» **TAREFA A**:
Responda com base na reportagem sobre o protesto em Fortaleza:
(i) Qual cruzamento os manifestantes fecharam?
(ii) Quantos servidores da Funai atendem a população indígena pela qual o órgão responde no Ceará?
(iii) Segundo os servidores, em que tipo de imóvel a Funai funciona no Ceará?
» **TAREFA B**: Repita da reportagem sobre o protesto em Fortaleza tudo o que vai de "Pelas ruas do" até "Direitos Humanos (CNDH).".

Pelas ruas do bairro Benfica, em Fortaleza, representantes dos povos indígenas do Ceará, indigenistas da Fundação Nacional do Índio (Funai), da Indigenistas Associados (INA), do Sindicato dos Trabalhadores do Serviço Público Federal no Estado do Ceará (SINTSEF/CE) entre outras organizações realizaram, na manhã desta quinta-feira, 23, um protesto pelas mortes do indigenista Bruno Pereira e do jornalista inglês Dom Philips. Os manifestantes pediram o afastamento imediato do presidente da Funai, Marcelo Augusto Xavier da Silva, o que já foi recomendado pelo Conselho Nacional dos Direitos Humanos (CNDH).
Os indígenas e servidores ocuparam a sede da Funai, no bairro, e fecharam um dos cruzamentos mais importantes da cidade, o da avenida 13 de Maio com Avenida da Universidade. Durante o protesto, Roberto Luque, coordenador geral do SINTSEF/CE lembrou que o ato de hoje é uma atividade nacional, os servidores da Funai e os povos indígenas estão nas ruas de todo o País para demonstrar repúdio ao assassinato de Bruno Pereira e Dom Philips no vale do Javari.
A Funai, no Ceará, é responsável por 66 mil indígenas - 50 mil deles somente no Estado, divididos em 18 etnias. Apenas 21 servidores dão conta de toda essa população, que são responsáveis ainda pelos estados do Piauí e Rio Grande do Norte.
“Foram assassinados pelo agronegócio, por estarem defendendo o País, defendendo as terras indígenas e os trabalhadores. Não dá para aguentar mais tanto crime, tanto assassinato, chega de assassinato”, disse Luque. Ele também lembrou dos homicídios de outras pessoas que lutavam pelo País, ou foram mortos de forma cruel. “Foi Marielle, foi Genivaldo (homem morto pela Polícia Federal em uma câmera de gás improvisada em uma viatura) tantos assassinatos. E agora Dom Philips e Bruno Pereira que estavam defendendo a Amazônia. Por isso, estamos organizando em todo o Brasil esse dia nacional de luta e aqui em Fortaleza estamos aqui no front”, aponta.
O protesto de hoje tem como pano de fundo o desmonte das políticas e dos órgãos públicos de preservação ambiental e proteção às populações tradicionais. De acordo com os servidores, a Funai funciona, no Ceará, de forma precária, em uma casa antiga com problemas de infraestrutura, sem ar condicionado. Eles denunciam ainda a falta de pessoal no órgão, a perseguição de gestores do governo Bolsonaro e os riscos de violência enfrentados nos territórios indígenas que ameaçam as equipes de trabalho, mas principalmente os povos indígenas.

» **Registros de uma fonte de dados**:
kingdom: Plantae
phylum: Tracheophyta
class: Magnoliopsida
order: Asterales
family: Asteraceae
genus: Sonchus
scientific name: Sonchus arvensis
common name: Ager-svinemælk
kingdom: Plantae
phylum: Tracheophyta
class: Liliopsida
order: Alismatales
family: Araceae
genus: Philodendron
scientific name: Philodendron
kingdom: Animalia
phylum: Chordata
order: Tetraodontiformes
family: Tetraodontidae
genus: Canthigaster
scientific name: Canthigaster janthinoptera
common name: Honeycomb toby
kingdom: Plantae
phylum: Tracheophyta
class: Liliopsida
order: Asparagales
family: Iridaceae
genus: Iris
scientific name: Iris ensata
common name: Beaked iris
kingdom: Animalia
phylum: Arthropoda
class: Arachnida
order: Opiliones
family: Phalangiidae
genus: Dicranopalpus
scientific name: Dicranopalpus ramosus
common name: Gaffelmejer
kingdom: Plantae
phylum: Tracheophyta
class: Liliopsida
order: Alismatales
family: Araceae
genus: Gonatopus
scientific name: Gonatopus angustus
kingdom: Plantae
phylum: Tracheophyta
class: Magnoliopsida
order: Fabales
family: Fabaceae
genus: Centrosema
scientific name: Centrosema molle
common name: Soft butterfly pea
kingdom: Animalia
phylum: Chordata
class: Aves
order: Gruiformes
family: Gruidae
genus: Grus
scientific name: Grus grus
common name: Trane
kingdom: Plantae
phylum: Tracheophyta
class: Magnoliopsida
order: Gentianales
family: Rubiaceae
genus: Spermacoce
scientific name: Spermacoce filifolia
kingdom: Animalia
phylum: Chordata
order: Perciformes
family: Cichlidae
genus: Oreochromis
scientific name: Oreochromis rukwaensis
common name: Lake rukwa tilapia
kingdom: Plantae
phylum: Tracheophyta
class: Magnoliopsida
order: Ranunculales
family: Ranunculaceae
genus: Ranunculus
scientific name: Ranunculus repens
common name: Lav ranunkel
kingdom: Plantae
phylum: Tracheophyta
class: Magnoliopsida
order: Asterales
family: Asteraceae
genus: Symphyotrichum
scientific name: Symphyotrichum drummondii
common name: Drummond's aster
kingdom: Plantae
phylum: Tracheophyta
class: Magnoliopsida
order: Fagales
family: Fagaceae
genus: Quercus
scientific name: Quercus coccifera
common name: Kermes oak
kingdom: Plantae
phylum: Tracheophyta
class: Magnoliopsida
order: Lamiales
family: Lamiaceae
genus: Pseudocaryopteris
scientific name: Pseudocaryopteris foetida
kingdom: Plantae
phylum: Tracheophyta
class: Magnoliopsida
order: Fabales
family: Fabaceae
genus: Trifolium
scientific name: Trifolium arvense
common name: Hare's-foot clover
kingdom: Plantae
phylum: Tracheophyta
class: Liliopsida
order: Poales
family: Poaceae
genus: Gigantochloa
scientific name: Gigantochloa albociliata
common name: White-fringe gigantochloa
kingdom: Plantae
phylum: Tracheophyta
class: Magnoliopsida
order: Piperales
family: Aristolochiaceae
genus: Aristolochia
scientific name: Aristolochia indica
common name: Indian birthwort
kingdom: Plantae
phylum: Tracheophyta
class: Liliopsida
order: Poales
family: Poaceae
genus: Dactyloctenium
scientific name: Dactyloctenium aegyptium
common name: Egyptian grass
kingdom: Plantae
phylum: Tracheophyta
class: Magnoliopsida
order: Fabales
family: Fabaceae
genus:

» **RESPOSTA A**:
(i) O da avenida 13 de Maio com a Avenida da Universidade.
(ii) 21 servidores.
(iii) Em uma casa antiga com problemas de infraestrutura, sem ar condicionado.

» **RESPOSTA B**:
Pelas ruas do bairro Benfica, em Fortaleza, representantes dos povos indígenas do Ceará, indigenistas da Fundação Nacional do Índio (Funai), da Indigenistas Associados (INA), do Sindicato dos Trabalhadores do Serviço Público Federal no Estado do Ceará (SINTSEF/CE) entre outras organizações realizaram, na manhã desta quinta-feira, 23, um protesto pelas mortes do indigenista Bruno Pereira e do jornalista inglês Dom Philips. Os manifestantes pediram o afastamento imediato do presidente da Funai, Marcelo Augusto Xavier da Silva, o que já foi recomendado pelo Conselho Nacional dos Direitos Humanos (CNDH).